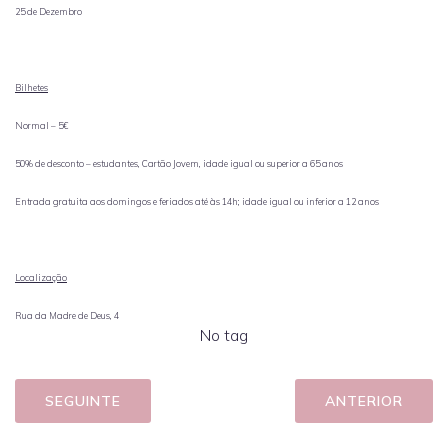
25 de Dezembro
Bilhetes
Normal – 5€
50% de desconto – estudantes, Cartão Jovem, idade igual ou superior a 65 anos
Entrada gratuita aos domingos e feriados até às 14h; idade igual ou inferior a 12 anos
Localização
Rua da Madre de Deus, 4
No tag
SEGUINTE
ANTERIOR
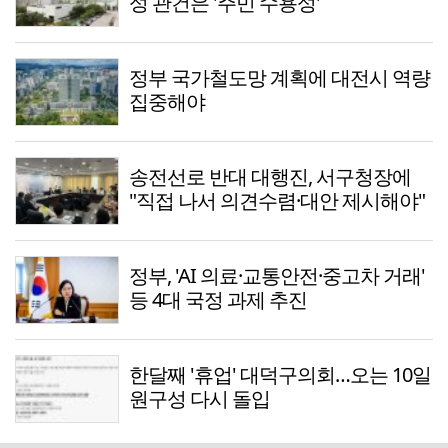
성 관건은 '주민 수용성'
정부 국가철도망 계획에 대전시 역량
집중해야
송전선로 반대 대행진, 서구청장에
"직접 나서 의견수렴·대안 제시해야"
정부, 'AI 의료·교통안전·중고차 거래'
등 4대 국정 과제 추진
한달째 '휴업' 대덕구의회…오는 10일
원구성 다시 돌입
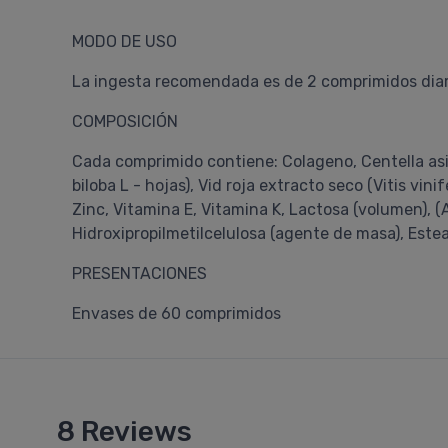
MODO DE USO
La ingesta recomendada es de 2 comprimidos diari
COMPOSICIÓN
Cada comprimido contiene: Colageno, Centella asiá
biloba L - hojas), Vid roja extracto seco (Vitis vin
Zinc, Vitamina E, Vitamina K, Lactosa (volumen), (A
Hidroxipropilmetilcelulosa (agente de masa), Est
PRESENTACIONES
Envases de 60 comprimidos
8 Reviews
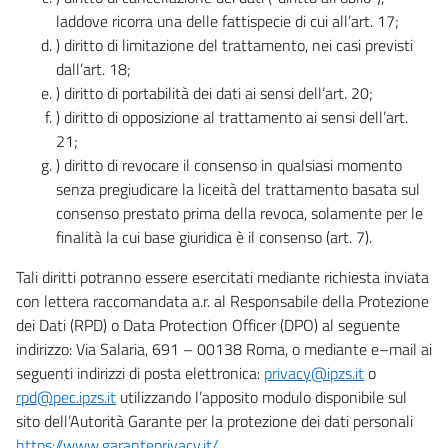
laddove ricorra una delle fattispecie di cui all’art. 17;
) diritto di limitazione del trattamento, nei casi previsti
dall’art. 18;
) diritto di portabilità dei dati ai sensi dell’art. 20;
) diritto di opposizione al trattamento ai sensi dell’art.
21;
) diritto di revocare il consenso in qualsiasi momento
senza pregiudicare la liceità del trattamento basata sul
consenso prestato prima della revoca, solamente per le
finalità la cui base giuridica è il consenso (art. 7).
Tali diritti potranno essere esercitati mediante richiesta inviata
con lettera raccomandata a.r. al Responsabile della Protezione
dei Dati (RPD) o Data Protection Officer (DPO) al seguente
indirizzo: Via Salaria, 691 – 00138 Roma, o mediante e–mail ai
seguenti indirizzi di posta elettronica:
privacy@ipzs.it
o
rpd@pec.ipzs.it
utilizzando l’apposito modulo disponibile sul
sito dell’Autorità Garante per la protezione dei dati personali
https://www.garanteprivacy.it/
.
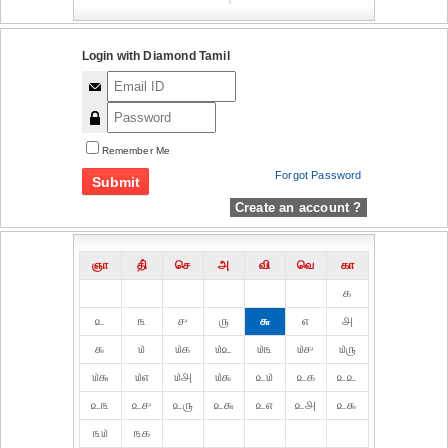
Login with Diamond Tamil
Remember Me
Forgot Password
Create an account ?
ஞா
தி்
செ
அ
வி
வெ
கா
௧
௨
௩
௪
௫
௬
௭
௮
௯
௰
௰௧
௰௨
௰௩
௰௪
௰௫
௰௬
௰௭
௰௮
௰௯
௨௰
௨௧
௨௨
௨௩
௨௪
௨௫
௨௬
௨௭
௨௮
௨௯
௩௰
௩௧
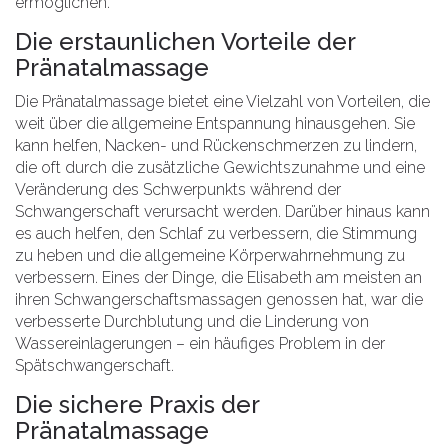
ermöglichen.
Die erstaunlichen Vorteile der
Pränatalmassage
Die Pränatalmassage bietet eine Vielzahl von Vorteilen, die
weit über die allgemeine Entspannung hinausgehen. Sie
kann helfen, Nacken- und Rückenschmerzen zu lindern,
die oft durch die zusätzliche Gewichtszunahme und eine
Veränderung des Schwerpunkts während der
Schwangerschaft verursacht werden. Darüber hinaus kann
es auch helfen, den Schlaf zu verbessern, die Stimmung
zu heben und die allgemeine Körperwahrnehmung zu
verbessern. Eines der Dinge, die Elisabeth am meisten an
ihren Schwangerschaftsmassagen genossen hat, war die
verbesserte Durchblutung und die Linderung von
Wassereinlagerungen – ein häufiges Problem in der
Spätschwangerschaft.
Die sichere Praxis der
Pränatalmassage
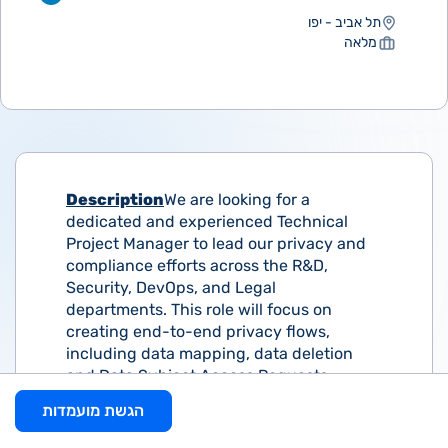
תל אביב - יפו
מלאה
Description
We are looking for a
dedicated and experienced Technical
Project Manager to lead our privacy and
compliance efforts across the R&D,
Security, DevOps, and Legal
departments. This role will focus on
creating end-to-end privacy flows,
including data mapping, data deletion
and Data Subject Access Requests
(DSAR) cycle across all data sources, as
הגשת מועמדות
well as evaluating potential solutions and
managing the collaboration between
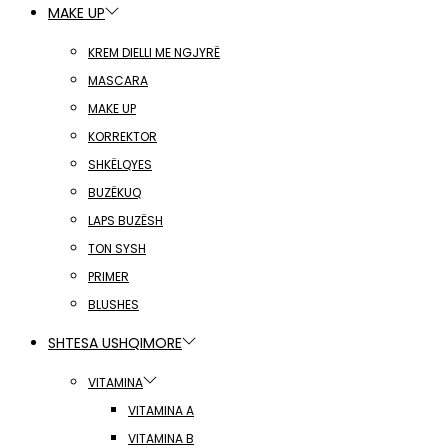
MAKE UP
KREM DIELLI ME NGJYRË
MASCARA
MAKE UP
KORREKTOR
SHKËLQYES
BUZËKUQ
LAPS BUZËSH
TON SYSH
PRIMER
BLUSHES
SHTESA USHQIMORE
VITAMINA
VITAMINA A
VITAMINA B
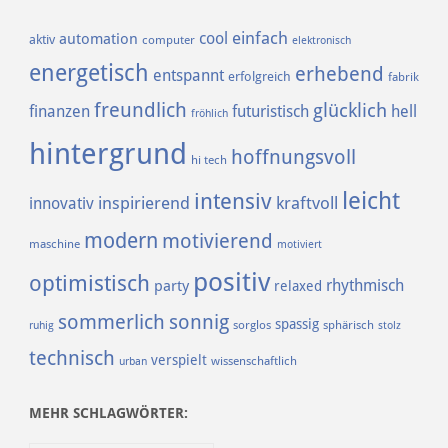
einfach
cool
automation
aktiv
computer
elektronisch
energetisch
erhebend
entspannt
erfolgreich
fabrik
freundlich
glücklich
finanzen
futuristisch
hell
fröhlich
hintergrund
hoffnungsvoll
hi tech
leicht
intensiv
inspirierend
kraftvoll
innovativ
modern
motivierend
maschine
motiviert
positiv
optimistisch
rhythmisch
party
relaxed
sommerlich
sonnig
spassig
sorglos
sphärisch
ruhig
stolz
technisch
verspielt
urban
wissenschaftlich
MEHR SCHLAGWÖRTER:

● ● ●

ABOUT THIS EXERCISE: Output the lines from the one holding "inspirierend" to the last line of the material, inclusive, exactly as they appear. Add no others.

WRITTEN REPLY:
inspirierend
kraftvoll
innovativ
modern
motivierend
maschine
motiviert
positiv
optimistisch
rhythmisch
party
relaxed
sommerlich
sonnig
spassig
sorglos
sphärisch
ruhig
stolz
technisch
verspielt
urban
wissenschaftlich
MEHR SCHLAGWÖRTER:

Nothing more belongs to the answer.